Records to process:
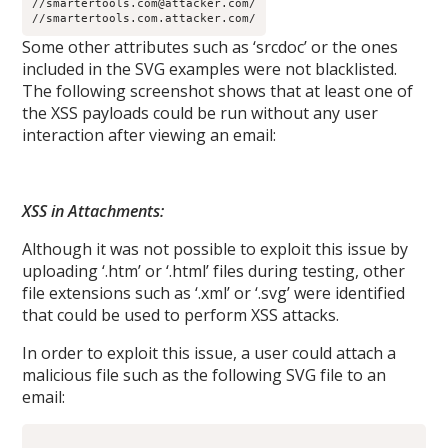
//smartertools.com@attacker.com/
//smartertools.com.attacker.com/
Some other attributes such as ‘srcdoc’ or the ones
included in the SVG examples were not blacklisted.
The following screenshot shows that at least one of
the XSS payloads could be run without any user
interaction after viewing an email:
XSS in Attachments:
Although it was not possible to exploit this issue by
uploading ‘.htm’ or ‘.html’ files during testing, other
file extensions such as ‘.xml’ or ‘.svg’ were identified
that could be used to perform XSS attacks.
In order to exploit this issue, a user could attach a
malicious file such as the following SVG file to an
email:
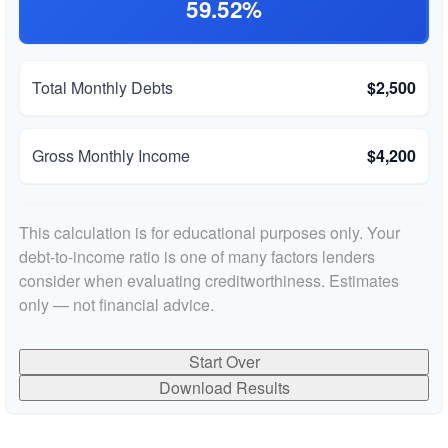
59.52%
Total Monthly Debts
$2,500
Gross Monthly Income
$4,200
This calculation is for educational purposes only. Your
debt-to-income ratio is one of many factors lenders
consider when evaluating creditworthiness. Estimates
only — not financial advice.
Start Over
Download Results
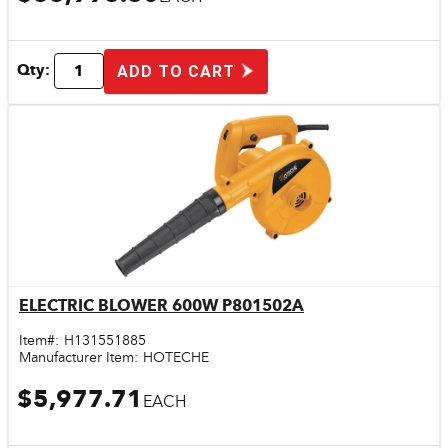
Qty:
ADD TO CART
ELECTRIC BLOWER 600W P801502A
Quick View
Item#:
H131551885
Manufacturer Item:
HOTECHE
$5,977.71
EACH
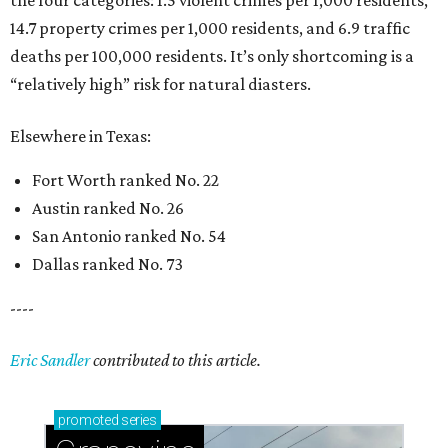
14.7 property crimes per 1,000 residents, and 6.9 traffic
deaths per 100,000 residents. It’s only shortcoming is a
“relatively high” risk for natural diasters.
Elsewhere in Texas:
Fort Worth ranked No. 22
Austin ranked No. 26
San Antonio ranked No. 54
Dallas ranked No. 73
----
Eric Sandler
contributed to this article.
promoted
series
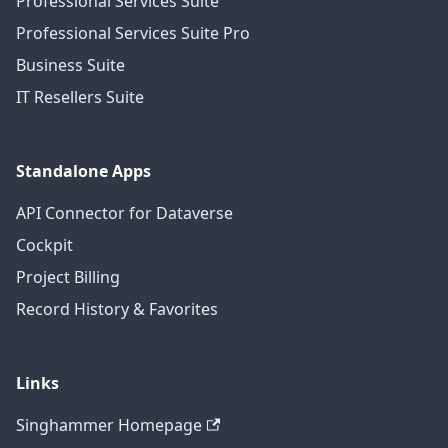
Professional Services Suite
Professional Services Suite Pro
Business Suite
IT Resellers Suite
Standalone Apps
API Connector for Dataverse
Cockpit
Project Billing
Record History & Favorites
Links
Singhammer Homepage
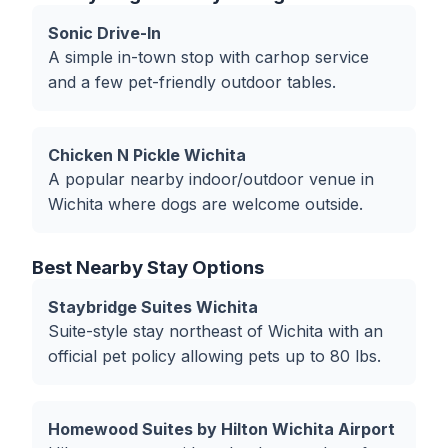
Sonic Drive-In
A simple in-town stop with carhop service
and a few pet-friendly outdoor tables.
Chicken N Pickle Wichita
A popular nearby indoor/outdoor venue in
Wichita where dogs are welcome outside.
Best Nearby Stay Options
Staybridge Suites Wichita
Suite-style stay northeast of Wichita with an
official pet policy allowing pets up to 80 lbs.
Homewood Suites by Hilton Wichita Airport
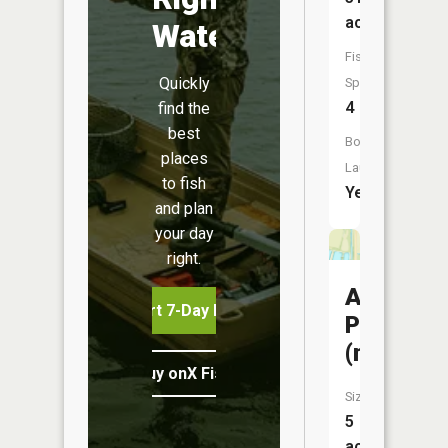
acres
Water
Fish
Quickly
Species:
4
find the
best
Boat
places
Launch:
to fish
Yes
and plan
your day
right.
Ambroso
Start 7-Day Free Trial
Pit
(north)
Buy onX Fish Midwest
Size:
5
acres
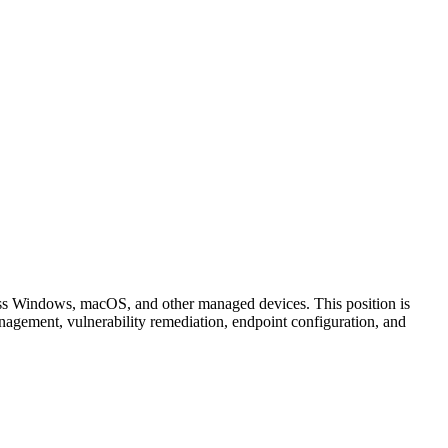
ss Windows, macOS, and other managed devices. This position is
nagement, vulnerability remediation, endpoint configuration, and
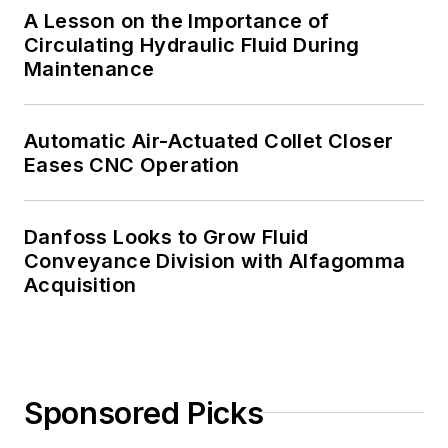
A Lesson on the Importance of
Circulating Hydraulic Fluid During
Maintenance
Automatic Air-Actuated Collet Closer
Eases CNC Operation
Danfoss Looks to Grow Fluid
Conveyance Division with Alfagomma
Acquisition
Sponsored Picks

==

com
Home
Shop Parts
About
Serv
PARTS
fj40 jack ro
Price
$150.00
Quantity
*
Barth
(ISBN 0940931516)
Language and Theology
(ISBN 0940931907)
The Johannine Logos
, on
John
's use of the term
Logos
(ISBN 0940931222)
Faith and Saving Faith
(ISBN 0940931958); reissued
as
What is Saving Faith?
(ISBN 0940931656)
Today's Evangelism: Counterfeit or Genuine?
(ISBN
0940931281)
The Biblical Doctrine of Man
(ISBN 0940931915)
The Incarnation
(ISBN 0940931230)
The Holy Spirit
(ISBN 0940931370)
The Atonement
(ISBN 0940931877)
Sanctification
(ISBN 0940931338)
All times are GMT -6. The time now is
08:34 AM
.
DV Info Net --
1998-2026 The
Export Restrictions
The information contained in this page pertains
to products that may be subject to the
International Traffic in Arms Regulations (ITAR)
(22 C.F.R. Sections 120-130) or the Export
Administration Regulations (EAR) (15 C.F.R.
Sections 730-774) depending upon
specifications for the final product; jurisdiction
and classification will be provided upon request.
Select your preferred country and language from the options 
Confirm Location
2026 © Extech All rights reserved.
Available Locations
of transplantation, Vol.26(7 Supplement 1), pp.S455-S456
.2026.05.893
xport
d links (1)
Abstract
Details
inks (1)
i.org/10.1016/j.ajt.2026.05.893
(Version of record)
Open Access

Instruction: Search the listing for the word "residents". Copy every line in which it occurs.

Your response:
14.7 property crimes per 1,000 residents, and 6.9 traffic
deaths per 100,000 residents. It’s only shortcoming is a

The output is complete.